Heritage steam engines trade rail for road to get to new home
Motorists on the road between Bloemfontein and Ficksburg in the eastern Free State on Wednesday would have witnessed the spectacle of a 160-ton steam locomotive rattling eastward on the back of a 19-axle lowbed trailer.
The locomotive, one of four owned by the Sandstone Heritage Trust, a private collection of locomotives and vehicles based on a farm near Ficksburg, was heading to its new home on the farm after two decades of languishing outside Bloemfontein's former steam locomotive depot.
While Transnet's national collection of heritage locomotives and other rolling stock is kept at Bloemfontein behind locked gates, the four locomotives were outside the property and vulnerable to scrap thieves, said Sandstone marketing manager Dave Richardson.
“We felt the assets would be safer at the farm,`" he said.
With their copper pipes, brass controls and other valuable metal components, many of SA's surviving steam locomotives have been stripped for scrap by metal thieves in recent years. In 2013, locomotives owned by the now-defunct SA National Rail and Steam Museum, kept at unprotected sites near Krugersdorp, had to be scrapped after suffering irreparable damage at the hands of metal thieves.
Though there is an existing rail link between Bloemfontein and Ficksburg, moving the locomotives by road was an easier option.
“We didn't believe that the line between Bloemfontein and Ficksburg was really open for use,” said Richardson. “And even when we got to the farm, it's still 3km from the nearest siding. We would have had to have all these trucks anyway.”
While three of the four engines could be disassembled into more manageable components by separating the locomotive from its coal and water tender, moving the 30m-long GMAM-class Garratt locomotive presented the owners with a technical headache.
Garratts are articulated locomotives with the boiler and cab connected by pivots to an engine unit at each end.
“Splitting it would have been a hell of a job,” said Richardson, adding that heavy cranes would have been required to complete the process.
To load the locomotive onto the special trailer involved laying rail tracks on a second, conventional trailer and using it as a ramp to winch the engine onto the lowbed.
“I believe this is the first time it's ever been done,” he said.
The convoy, which included multiple escort vehicles, took a full day to cover the 210km from Bloemfontein to the farm.
After missing the turn-off to the farm, the lowbed had to continue another 20km to Fouriesburg, where the road widened enough to allow it to turn around, Richardson said.

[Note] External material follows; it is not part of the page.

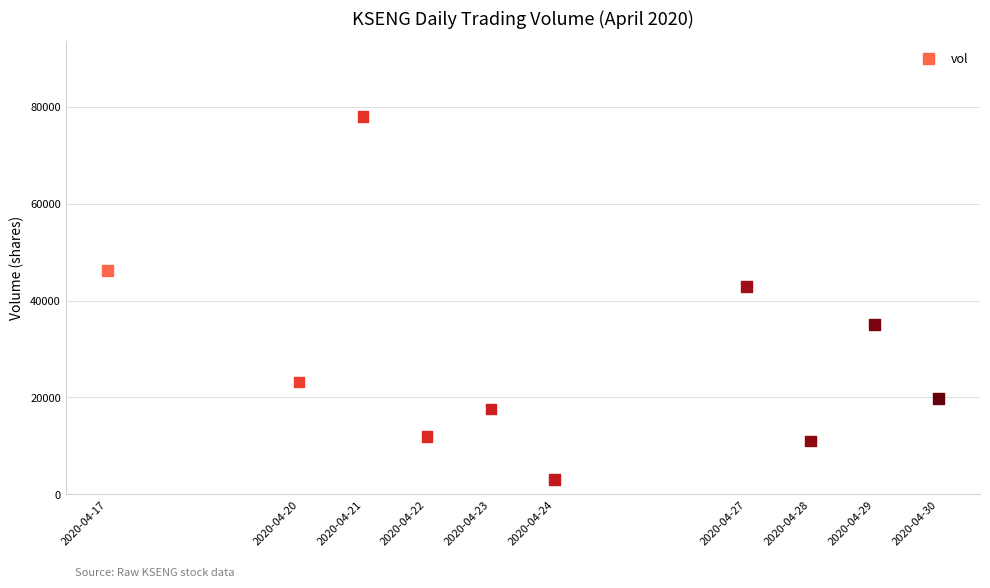

What is the average Y value?

28860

“The other locomotives went on conventional trucks,” he added.
Three of the four had been moved from Bloemfontein by Friday, with the remaining engine due to move next week.

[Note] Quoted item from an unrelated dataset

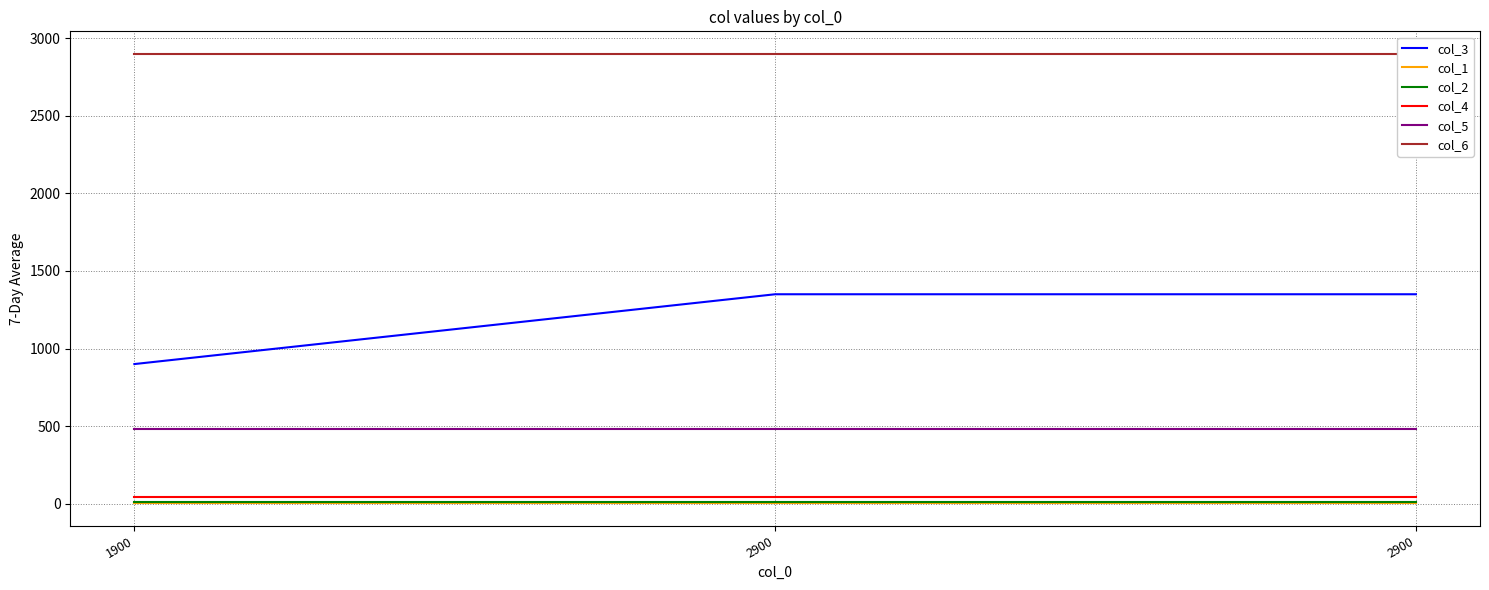

How many lines are shown in the chart?

6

Sandstone has no plans to restore and operate the four locomotives in the near future. While the farm has a 24km-long working railway, it is a different gauge to the 1,065mm gauge used by the four engines.

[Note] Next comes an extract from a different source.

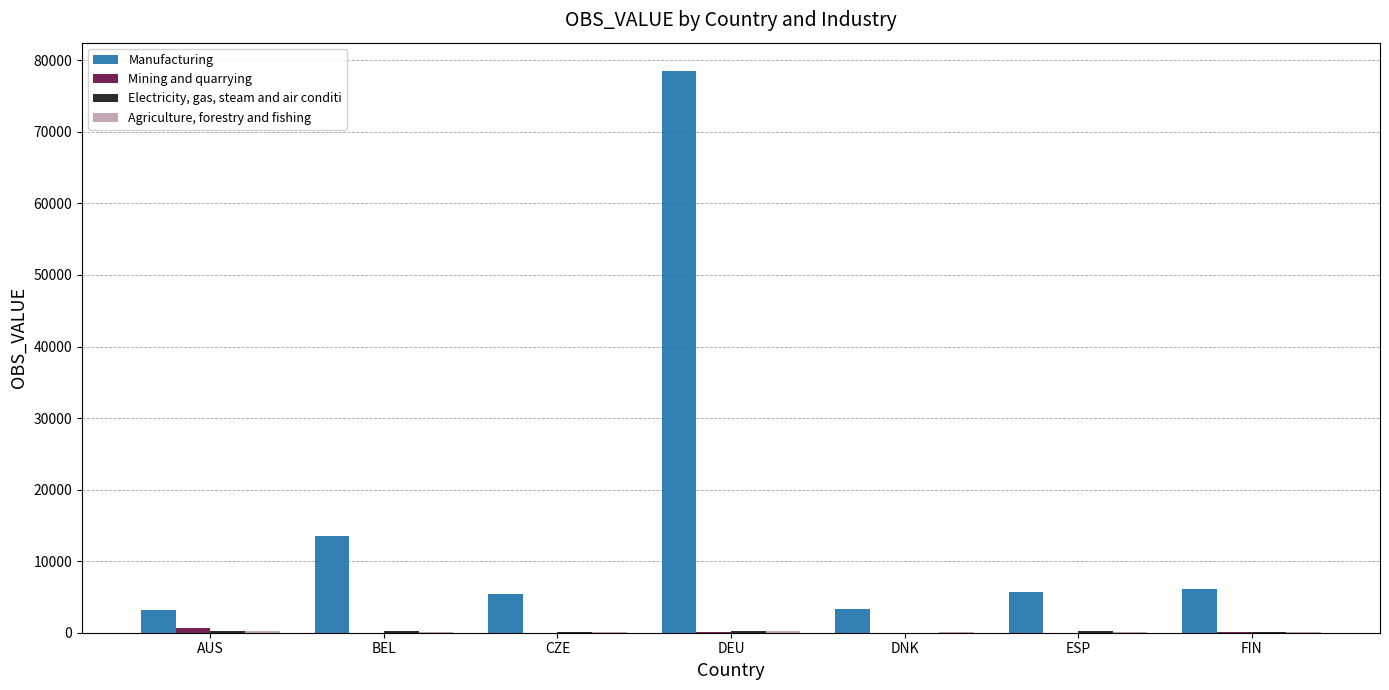

At which category does the chart reach its peak across all series?

DEU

Sandstone owns other mainline locomotives, which are now stored on a siding on the farm, as well as a former steam engine depot in Gauteng.
“We really don't have the wherewithal or even the motivation to run mainline trains,” said Richardson. “It's not our business. We are better self-contained on our two-foot (610mm) gauge and we are within the rules and regulations of the rail safety regulator.”
It was not impossible that one of the four locomotives, which is in operating condition, could be used by other heritage rail operators.
“We've had many enquiries. But it's a matter of cost and it's hard to say what the market value is on a lease or a purchase.”
SA's privately run steam train operators have battled to run trains in recent years due to escalating costs, safety issues and restricted access to the country's rail network.
Meanwhile, Sandstone's collection has expanded after the trust's decision to focus on narrow gauge operations. The collection, much of which is in working order, also includes vintage tractors, military vehicles, buses and earthmoving equipment, as well as a team of Afrikander cattle which is harnessed into a restored ox wagon on open days at the farm.